SR-D28719 · Issue 505968
Null archive check added to set import process status
Resolved in Pega Version 8.4
After running a 'prpcServiceUtils.sh import' which failed due to a low-level null pointer error, the job "IMPORTREQUEST-2" then incorrectly showed the status as 'IN PROGRESS' instead of 'FAILED'. In this case, the null-pointer exception occurred because two imports were unintentionally happening at the same time: the process copied up the same set of archives to the service export directory, but the first import processed an archive and deleted it so that the second process failed to find it.

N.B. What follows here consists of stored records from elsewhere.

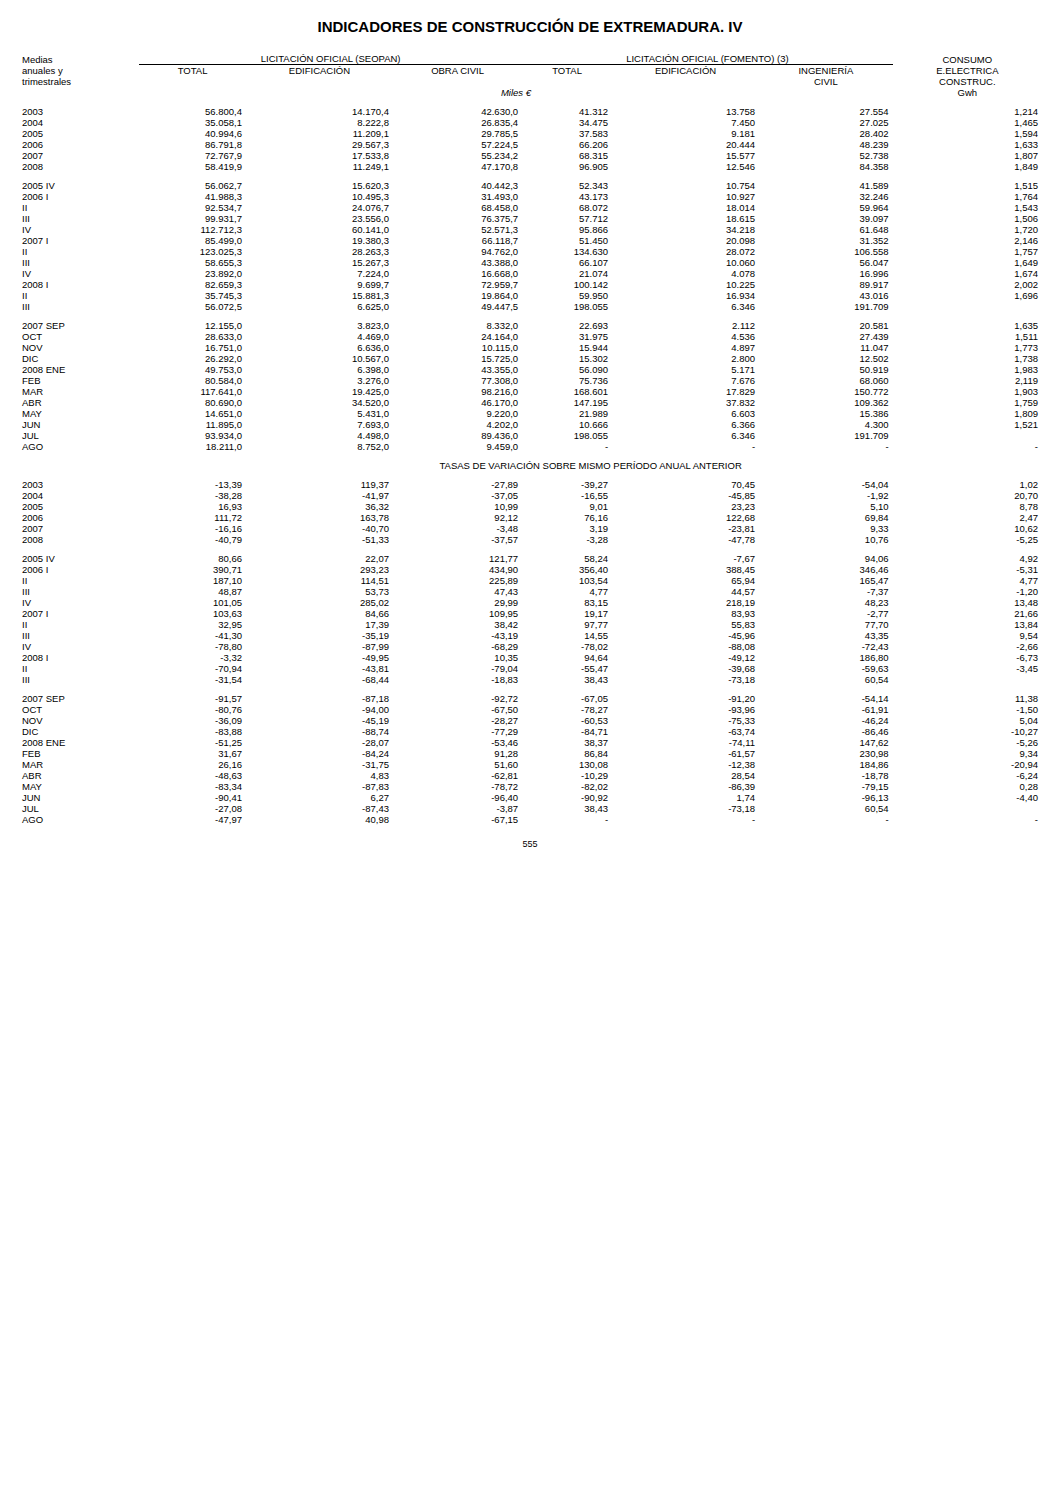INDICADORES DE CONSTRUCCIÓN DE EXTREMADURA. IV
| Medias | LICITACIÓN OFICIAL (SEOPAN) | LICITACIÓN OFICIAL (FOMENTO) (3) | CONSUMO |
| --- | --- | --- | --- |
| anuales y | TOTAL | EDIFICACIÓN | OBRA CIVIL | TOTAL | EDIFICACIÓN | INGENIERÍA | E.ELECTRICA |
| trimestrales | | | | | | CIVIL | CONSTRUC. |
| | Miles € | Gwh |
| 2003 | 56.800,4 | 14.170,4 | 42.630,0 | 41.312 | 13.758 | 27.554 | 1,214 |
| 2004 | 35.058,1 | 8.222,8 | 26.835,4 | 34.475 | 7.450 | 27.025 | 1,465 |
| 2005 | 40.994,6 | 11.209,1 | 29.785,5 | 37.583 | 9.181 | 28.402 | 1,594 |
| 2006 | 86.791,8 | 29.567,3 | 57.224,5 | 66.206 | 20.444 | 48.239 | 1,633 |
| 2007 | 72.767,9 | 17.533,8 | 55.234,2 | 68.315 | 15.577 | 52.738 | 1,807 |
| 2008 | 58.419,9 | 11.249,1 | 47.170,8 | 96.905 | 12.546 | 84.358 | 1,849 |
| 2005 IV | 56.062,7 | 15.620,3 | 40.442,3 | 52.343 | 10.754 | 41.589 | 1,515 |
| 2006 I | 41.988,3 | 10.495,3 | 31.493,0 | 43.173 | 10.927 | 32.246 | 1,764 |
| II | 92.534,7 | 24.076,7 | 68.458,0 | 68.072 | 18.014 | 59.964 | 1,543 |
| III | 99.931,7 | 23.556,0 | 76.375,7 | 57.712 | 18.615 | 39.097 | 1,506 |
| IV | 112.712,3 | 60.141,0 | 52.571,3 | 95.866 | 34.218 | 61.648 | 1,720 |
| 2007 I | 85.499,0 | 19.380,3 | 66.118,7 | 51.450 | 20.098 | 31.352 | 2,146 |
| II | 123.025,3 | 28.263,3 | 94.762,0 | 134.630 | 28.072 | 106.558 | 1,757 |
| III | 58.655,3 | 15.267,3 | 43.388,0 | 66.107 | 10.060 | 56.047 | 1,649 |
| IV | 23.892,0 | 7.224,0 | 16.668,0 | 21.074 | 4.078 | 16.996 | 1,674 |
| 2008 I | 82.659,3 | 9.699,7 | 72.959,7 | 100.142 | 10.225 | 89.917 | 2,002 |
| II | 35.745,3 | 15.881,3 | 19.864,0 | 59.950 | 16.934 | 43.016 | 1,696 |
| III | 56.072,5 | 6.625,0 | 49.447,5 | 198.055 | 6.346 | 191.709 | |
| 2007 SEP | 12.155,0 | 3.823,0 | 8.332,0 | 22.693 | 2.112 | 20.581 | 1,635 |
| OCT | 28.633,0 | 4.469,0 | 24.164,0 | 31.975 | 4.536 | 27.439 | 1,511 |
| NOV | 16.751,0 | 6.636,0 | 10.115,0 | 15.944 | 4.897 | 11.047 | 1,773 |
| DIC | 26.292,0 | 10.567,0 | 15.725,0 | 15.302 | 2.800 | 12.502 | 1,738 |
| 2008 ENE | 49.753,0 | 6.398,0 | 43.355,0 | 56.090 | 5.171 | 50.919 | 1,983 |
| FEB | 80.584,0 | 3.276,0 | 77.308,0 | 75.736 | 7.676 | 68.060 | 2,119 |
| MAR | 117.641,0 | 19.425,0 | 98.216,0 | 168.601 | 17.829 | 150.772 | 1,903 |
| ABR | 80.690,0 | 34.520,0 | 46.170,0 | 147.195 | 37.832 | 109.362 | 1,759 |
| MAY | 14.651,0 | 5.431,0 | 9.220,0 | 21.989 | 6.603 | 15.386 | 1,809 |
| JUN | 11.895,0 | 7.693,0 | 4.202,0 | 10.666 | 6.366 | 4.300 | 1,521 |
| JUL | 93.934,0 | 4.498,0 | 89.436,0 | 198.055 | 6.346 | 191.709 | |
| AGO | 18.211,0 | 8.752,0 | 9.459,0 | - | - | - | - |
| | TASAS DE VARIACIÓN SOBRE MISMO PERÍODO ANUAL ANTERIOR |
| 2003 | -13,39 | 119,37 | -27,89 | -39,27 | 70,45 | -54,04 | 1,02 |
| 2004 | -38,28 | -41,97 | -37,05 | -16,55 | -45,85 | -1,92 | 20,70 |
| 2005 | 16,93 | 36,32 | 10,99 | 9,01 | 23,23 | 5,10 | 8,78 |
| 2006 | 111,72 | 163,78 | 92,12 | 76,16 | 122,68 | 69,84 | 2,47 |
| 2007 | -16,16 | -40,70 | -3,48 | 3,19 | -23,81 | 9,33 | 10,62 |
| 2008 | -40,79 | -51,33 | -37,57 | -3,28 | -47,78 | 10,76 | -5,25 |
| 2005 IV | 80,66 | 22,07 | 121,77 | 58,24 | -7,67 | 94,06 | 4,92 |
| 2006 I | 390,71 | 293,23 | 434,90 | 356,40 | 388,45 | 346,46 | -5,31 |
| II | 187,10 | 114,51 | 225,89 | 103,54 | 65,94 | 165,47 | 4,77 |
| III | 48,87 | 53,73 | 47,43 | 4,77 | 44,57 | -7,37 | -1,20 |
| IV | 101,05 | 285,02 | 29,99 | 83,15 | 218,19 | 48,23 | 13,48 |
| 2007 I | 103,63 | 84,66 | 109,95 | 19,17 | 83,93 | -2,77 | 21,66 |
| II | 32,95 | 17,39 | 38,42 | 97,77 | 55,83 | 77,70 | 13,84 |
| III | -41,30 | -35,19 | -43,19 | 14,55 | -45,96 | 43,35 | 9,54 |
| IV | -78,80 | -87,99 | -68,29 | -78,02 | -88,08 | -72,43 | -2,66 |
| 2008 I | -3,32 | -49,95 | 10,35 | 94,64 | -49,12 | 186,80 | -6,73 |
| II | -70,94 | -43,81 | -79,04 | -55,47 | -39,68 | -59,63 | -3,45 |
| III | -31,54 | -68,44 | -18,83 | 38,43 | -73,18 | 60,54 | |
| 2007 SEP | -91,57 | -87,18 | -92,72 | -67,05 | -91,20 | -54,14 | 11,38 |
| OCT | -80,76 | -94,00 | -67,50 | -78,27 | -93,96 | -61,91 | -1,50 |
| NOV | -36,09 | -45,19 | -28,27 | -60,53 | -75,33 | -46,24 | 5,04 |
| DIC | -83,88 | -88,74 | -77,29 | -84,71 | -63,74 | -86,46 | -10,27 |
| 2008 ENE | -51,25 | -28,07 | -53,46 | 38,37 | -74,11 | 147,62 | -5,26 |
| FEB | 31,67 | -84,24 | 91,28 | 86,84 | -61,57 | 230,98 | 9,34 |
| MAR | 26,16 | -31,75 | 51,60 | 130,08 | -12,38 | 184,86 | -20,94 |
| ABR | -48,63 | 4,83 | -62,81 | -10,29 | 28,54 | -18,78 | -6,24 |
| MAY | -83,34 | -87,83 | -78,72 | -82,02 | -86,39 | -79,15 | 0,28 |
| JUN | -90,41 | 6,27 | -96,40 | -90,92 | 1,74 | -96,13 | -4,40 |
| JUL | -27,08 | -87,43 | -3,87 | 38,43 | -73,18 | 60,54 | |
| AGO | -47,97 | 40,98 | -67,15 | - | - | - | - |
555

When it exited with the null-pointer exception, the status was not set to 'failed'. To resolve this, a null archive check has been added which will set the status to 'failed' if the archive is unsupported, corrupt, or not there at all.
SR-D29127 · Issue 506864
SAML data pages restored after passivation
Resolved in Pega Version 8.4
If login used SAML SSO, resuming the session after passivation resulted in missing or empty data pages when using an SAP integration with Pega Cloud. This was traced to a security change that modified the D_SAMLAssertionDataPage and D_SamlSsoLoginInfo data pages as readonly, causing them to not be passivated under these conditions. To resolve this, the data pages have been made editable so they will be restored as expected. This change also resolves any difficulty with SAML logoff activities in conjunction with SAP and Pega Cloud.
SR-D29485 · Issue 503513
Enhancement added to modify URL encryption for load testing
Resolved in Pega Version 8.4
An enhancement has been added which allows conditionally modifying URL encryption for load testing. This uses the flag crypto/useportablecipherforurlencryption: if true, a portable hardcoded key is used to encrypt the URLs and if false, a dynamically generated key per thread/requestor is used to encrypt the URL.
SR-D30955 · Issue 499873
Security updated for access roles
Resolved in Pega Version 8.4
Updates have been made in order to prevent a potential security issue related to browsing access for the Organization and Security: Groups and Roles view in Dev Studio.
SR-D36004 · Issue 513617
Check added before OperatorID page in the clipboard is deleted
Resolved in Pega Version 8.4
After configuring an access group with security policies and a one minute timeout, triggering the timeout and then failing authentication before correctly authenticating was resulting in the .operatorID page being deleted from the thread->System pages and the workIDs were listed from all workbaskets in the portal. This has been resolved by adding a check for whether the operator id page is in thread level or not before deleting it.